DETR predicts all objects at once, and is trained end-to-end with a set loss function which performs bipartite matching between predicted objects and ground-truth objects. DETR doesn’t require any customized layers, and thus can be reproduced easily in any framework that contains standard CNN & Transformer classes.

Bipartite Matching Loss

The matching loss function uniquely assigns a prediction to a ground-truth object, and is invariant to a permutation of predicted objects, so we can emit them in parallel.

Transformer with Parallel Decoding

Limitations in DETR

DETR obtains a lower performance on small objects.

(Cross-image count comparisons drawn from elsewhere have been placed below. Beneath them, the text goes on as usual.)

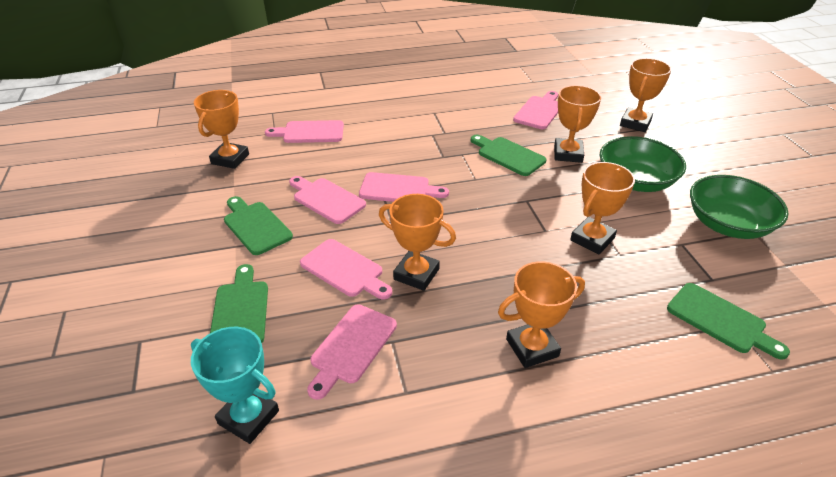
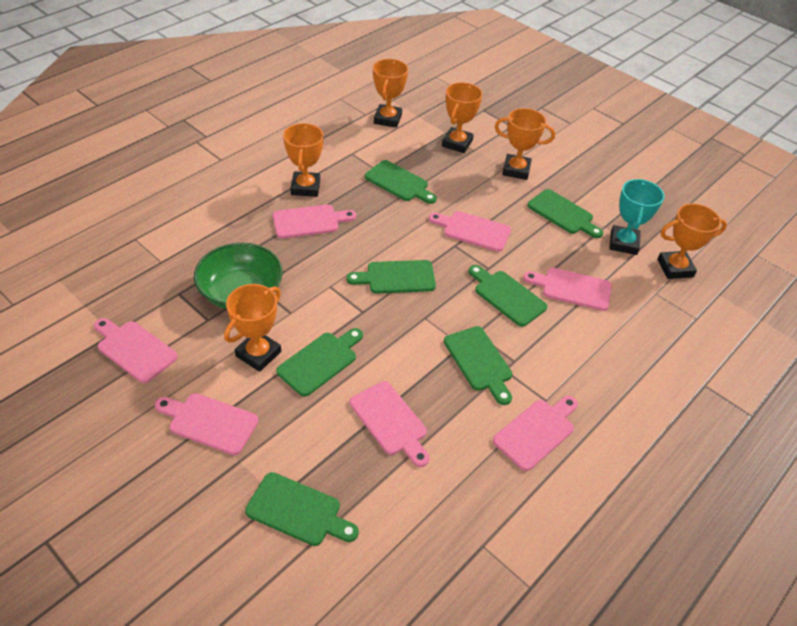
green bowl: [600,136,686,192] [690,175,789,239] = 2 -> [194,243,283,309] = 1
green cutting board: [210,264,268,343] [224,196,293,255] [471,135,546,176] [667,283,790,360] = 4 -> [245,472,359,546] [276,328,363,397] [346,260,436,294] [365,160,437,204] [444,326,512,405] [468,265,547,327] [527,189,603,238] = 7
pink cutting board: [265,120,344,143] [289,176,366,224] [300,239,392,300] [307,304,397,400] [359,172,449,202] [513,91,558,129] = 6 -> [94,318,178,383] [155,393,258,455] [273,205,356,239] [350,381,429,467] [429,211,511,252] [493,396,578,471] [523,268,612,311] = 7

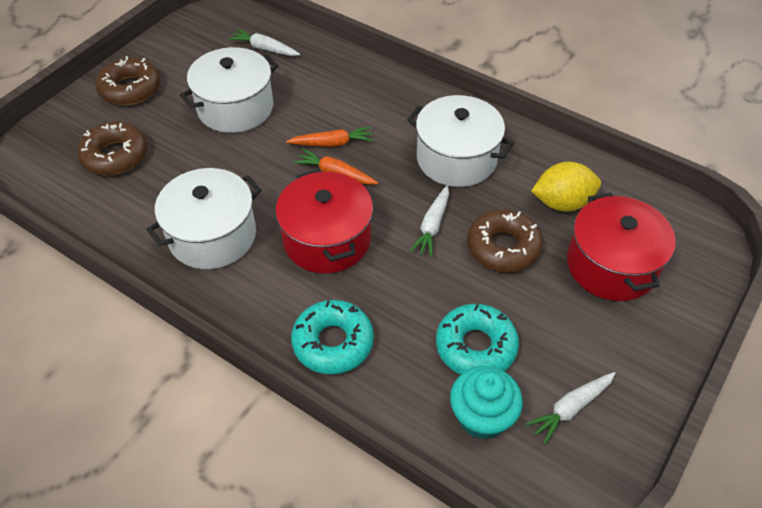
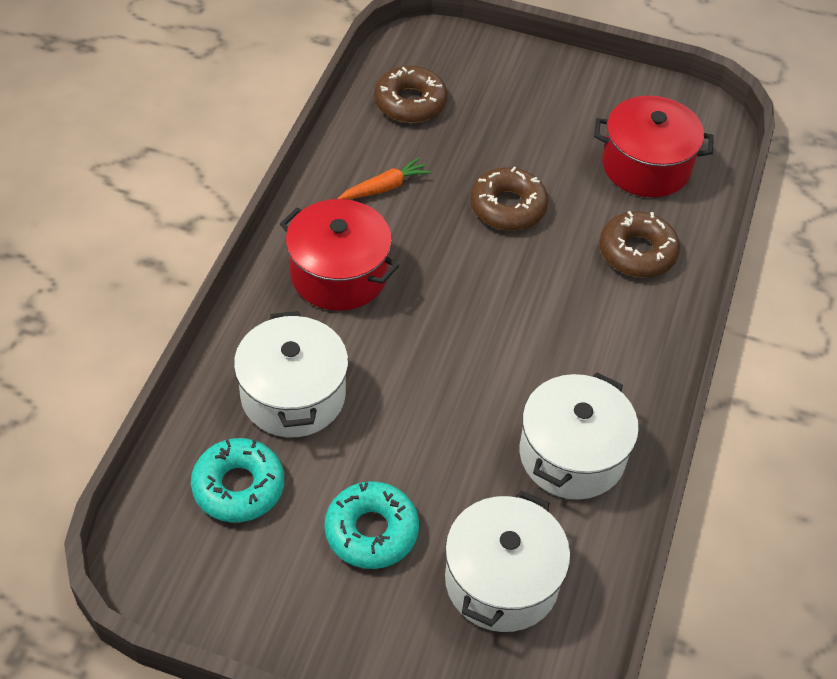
orange carrot: [286,126,374,147] [293,149,378,185] = 2 -> [338,157,431,200] = 1
turquoise cupcake: [450,366,523,439] = 1 -> none = 0
white carrot: [228,29,300,56] [410,185,449,257] [526,372,616,445] = 3 -> none = 0
yellow lemon: [531,162,601,212] = 1 -> none = 0

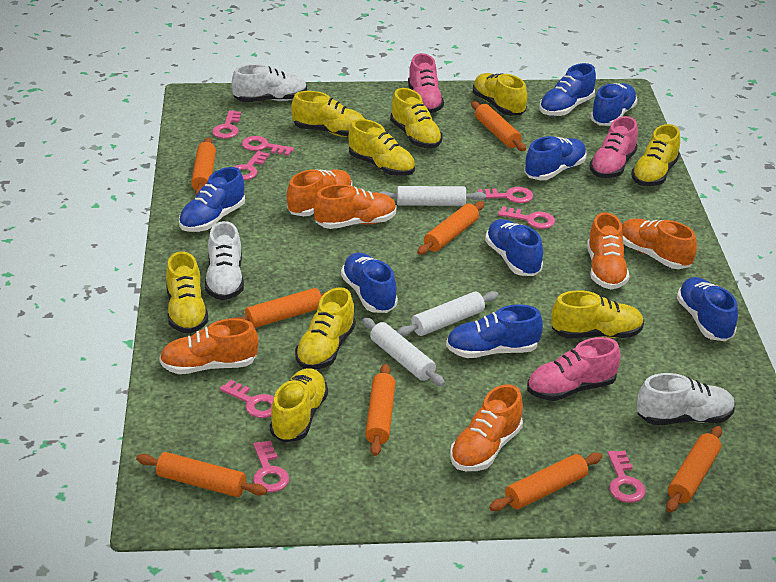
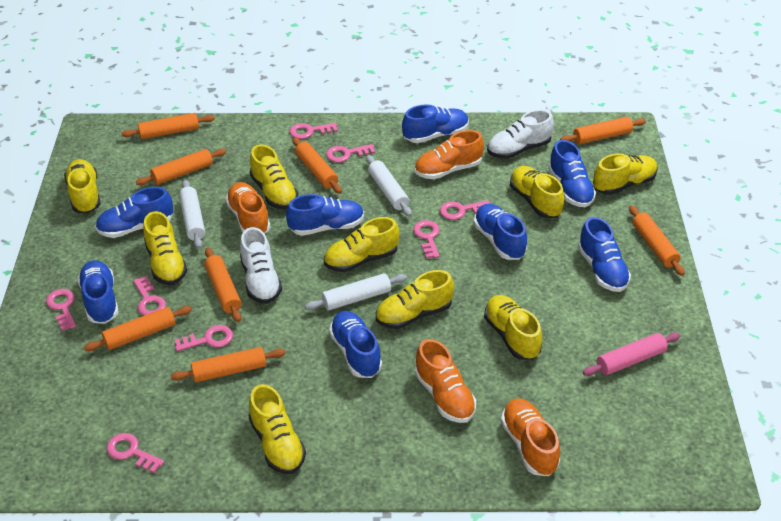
orange shoe: [159,318,258,374] [287,169,352,216] [313,184,397,229] [450,384,523,471] [587,212,629,289] [622,219,697,269] = 6 -> [225,182,270,234] [415,130,484,179] [415,339,476,423] [501,398,560,476] = 4
pink rolling pin: none = 0 -> [583,333,680,376] = 1
pink shoe: [408,53,444,113] [527,337,621,401] [589,116,638,178] = 3 -> none = 0
white shoe: [205,221,244,300] [232,64,307,102] [637,373,735,425] = 3 -> [240,227,282,304] [487,110,554,159] = 2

This is because it uses “global attention” mechanism to capture information from the entire image. This would make small objects difficult to be represented and differentiated compared with large objects if using the same amount of tokens.

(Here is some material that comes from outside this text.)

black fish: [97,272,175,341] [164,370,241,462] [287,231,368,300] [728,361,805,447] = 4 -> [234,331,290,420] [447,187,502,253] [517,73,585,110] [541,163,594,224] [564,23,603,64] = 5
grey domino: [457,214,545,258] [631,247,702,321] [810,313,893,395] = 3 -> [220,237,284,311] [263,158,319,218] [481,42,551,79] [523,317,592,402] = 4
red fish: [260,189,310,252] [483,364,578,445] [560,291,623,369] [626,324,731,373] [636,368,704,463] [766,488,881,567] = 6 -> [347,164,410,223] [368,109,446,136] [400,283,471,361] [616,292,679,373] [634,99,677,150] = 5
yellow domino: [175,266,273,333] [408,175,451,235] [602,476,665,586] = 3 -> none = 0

Fortunately, this is mitigated by a successive paper: Deformable DETR which proposed “Deformable Attention” to solve the issue of “poor performances on small objects detection” in DETR.

幾個問題：

Faster RCNN/YOLO 是如何 assign predictions to G.T. boxes? DETR?
- Faster R-CNN/YOLO:
  - For each G.T. box, if a predicted box overlap and has IOU > threshold (e.g. 0.7): assign this prediction box to this G.T. box.
  - Thus, one G.T. box can have multiple prediction matched. (one-to-many)
  - This is why we need Non-max suppressions to eliminate redundant predictions.
為什麼 Faster R-CNN/YOLO 沒有像 DETR 一樣的 Permutation Invariant的特性？
- In previous object detection, each prediction boxes are centered around a certain pixel location.
為什麼 Permutation Invariant 是優勢？
為什麼傳統方法不能也用 Bipartite matching來算 loss?
- CNN methods has the “locality” inductive biases. Bipartite matching is a global operation which violates CNN’s property.
- DETR is a Transformer architecture, which is based on attention mechanism and have a more global view then CNN, which is why it’s more suitable for using bipartite matching to assign predicions to G.T. boxes and compute the loss.